# What to do
With the pictures left out, print exactly the lines below that run from the one containing "right back paw: (406, 656)" through the one containing "right eye: (819, 255)".

*** Block opens ***

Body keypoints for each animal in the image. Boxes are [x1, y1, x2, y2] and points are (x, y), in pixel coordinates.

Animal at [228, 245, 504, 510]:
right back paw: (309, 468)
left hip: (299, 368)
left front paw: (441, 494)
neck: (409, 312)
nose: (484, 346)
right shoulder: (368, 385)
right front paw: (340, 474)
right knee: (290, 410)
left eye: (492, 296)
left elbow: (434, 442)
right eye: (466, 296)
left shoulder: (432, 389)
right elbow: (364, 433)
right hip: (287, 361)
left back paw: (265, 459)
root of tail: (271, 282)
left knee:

*** Block closes ***
*** Block opens ***

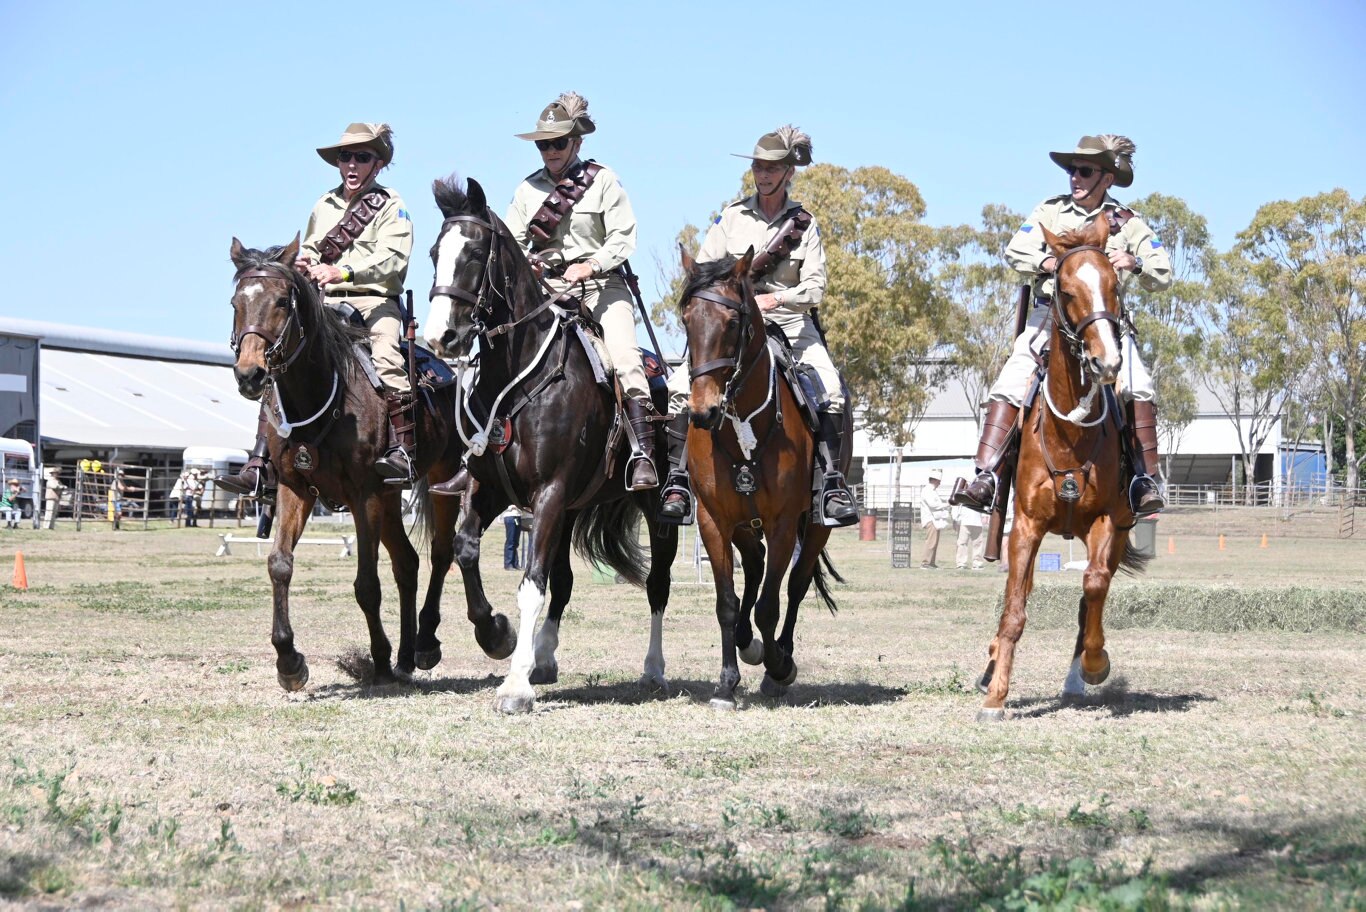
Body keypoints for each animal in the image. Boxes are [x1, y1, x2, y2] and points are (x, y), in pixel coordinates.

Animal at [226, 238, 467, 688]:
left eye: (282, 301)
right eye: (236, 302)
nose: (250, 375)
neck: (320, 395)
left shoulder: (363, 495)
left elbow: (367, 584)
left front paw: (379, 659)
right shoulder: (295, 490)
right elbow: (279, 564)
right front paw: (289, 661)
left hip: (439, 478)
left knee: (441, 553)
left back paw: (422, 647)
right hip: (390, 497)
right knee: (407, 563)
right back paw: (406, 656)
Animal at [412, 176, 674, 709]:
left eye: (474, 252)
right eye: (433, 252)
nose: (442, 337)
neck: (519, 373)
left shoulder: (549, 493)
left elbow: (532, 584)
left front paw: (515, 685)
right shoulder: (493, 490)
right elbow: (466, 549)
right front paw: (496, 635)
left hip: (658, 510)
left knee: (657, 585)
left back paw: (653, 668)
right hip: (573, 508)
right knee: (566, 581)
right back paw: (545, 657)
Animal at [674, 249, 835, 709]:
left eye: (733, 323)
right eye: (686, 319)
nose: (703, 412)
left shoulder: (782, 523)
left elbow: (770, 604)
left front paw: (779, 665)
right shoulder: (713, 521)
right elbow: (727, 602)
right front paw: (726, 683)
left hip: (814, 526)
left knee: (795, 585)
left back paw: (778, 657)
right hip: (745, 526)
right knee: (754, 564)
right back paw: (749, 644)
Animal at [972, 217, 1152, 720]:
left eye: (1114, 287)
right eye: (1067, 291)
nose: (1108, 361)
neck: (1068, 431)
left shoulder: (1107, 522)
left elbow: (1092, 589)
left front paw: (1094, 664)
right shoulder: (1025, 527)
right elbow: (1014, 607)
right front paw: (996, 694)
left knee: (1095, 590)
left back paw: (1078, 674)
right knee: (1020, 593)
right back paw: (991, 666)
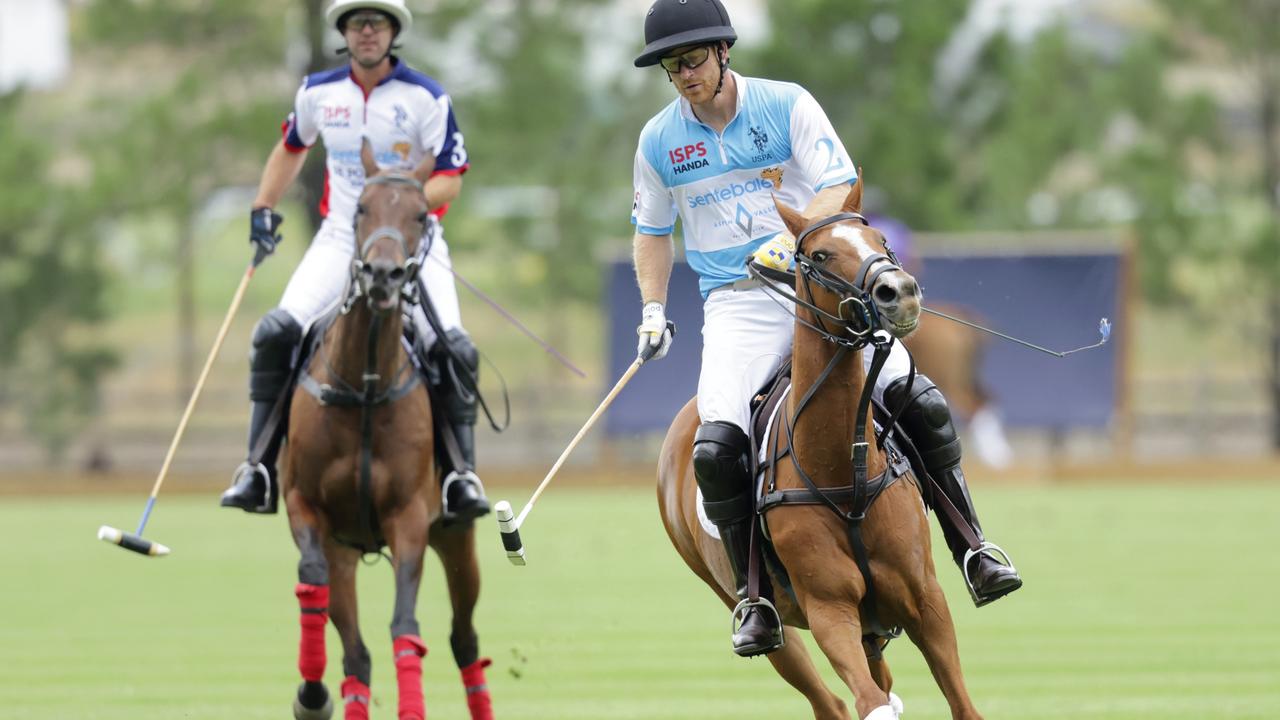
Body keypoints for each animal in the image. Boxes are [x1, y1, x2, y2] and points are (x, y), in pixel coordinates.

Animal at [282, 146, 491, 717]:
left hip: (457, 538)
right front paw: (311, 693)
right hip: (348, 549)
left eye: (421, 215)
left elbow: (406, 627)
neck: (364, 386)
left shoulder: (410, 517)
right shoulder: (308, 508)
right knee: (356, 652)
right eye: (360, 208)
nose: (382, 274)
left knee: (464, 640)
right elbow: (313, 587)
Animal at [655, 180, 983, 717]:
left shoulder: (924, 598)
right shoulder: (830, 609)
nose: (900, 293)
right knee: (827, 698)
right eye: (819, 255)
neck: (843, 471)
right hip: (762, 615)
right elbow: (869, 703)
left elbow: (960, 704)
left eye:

*** Block closes ***

# Result of the task
right back paw: (406, 656)
Animal at [412, 176, 674, 709]:
left eye: (474, 252)
right eye: (433, 252)
nose: (442, 337)
neck: (519, 373)
left shoulder: (549, 493)
left elbow: (532, 584)
left front paw: (515, 685)
right shoulder: (493, 490)
right elbow: (466, 549)
right front paw: (496, 635)
left hip: (658, 510)
left knee: (657, 585)
left back paw: (653, 668)
right hip: (573, 508)
right knee: (566, 581)
right back paw: (545, 657)
Animal at [674, 249, 835, 709]:
left eye: (733, 323)
right eye: (686, 319)
nose: (703, 412)
left shoulder: (782, 523)
left elbow: (770, 604)
left front paw: (779, 665)
right shoulder: (713, 521)
right elbow: (727, 602)
right front paw: (726, 683)
left hip: (814, 526)
left knee: (795, 585)
left back paw: (778, 657)
right hip: (745, 526)
right knee: (754, 564)
right back paw: (749, 644)
Animal at [972, 217, 1152, 720]:
left eye: (1114, 287)
right eye: (1067, 291)
nose: (1108, 361)
neck: (1068, 431)
left shoulder: (1107, 522)
left elbow: (1092, 589)
left front paw: (1094, 664)
right shoulder: (1025, 527)
right elbow: (1014, 607)
right front paw: (996, 694)
left knee: (1095, 590)
left back paw: (1078, 674)
right knee: (1020, 593)
right back paw: (991, 666)
Body keypoints for each animal in the image. Boxes are [x1, y1, x2, y2] and points are (x, y), in pixel coordinates.

Animal at [282, 146, 491, 717]:
left hip: (457, 538)
right front paw: (311, 693)
right hip: (348, 549)
left eye: (421, 215)
left elbow: (406, 627)
neck: (364, 386)
left shoulder: (410, 517)
right shoulder: (308, 508)
right knee: (356, 652)
right eye: (360, 208)
nose: (382, 274)
left knee: (464, 640)
right elbow: (313, 587)
Animal at [655, 180, 983, 717]:
left shoulder: (924, 598)
right shoulder: (830, 609)
nose: (900, 293)
right knee: (827, 698)
right eye: (819, 255)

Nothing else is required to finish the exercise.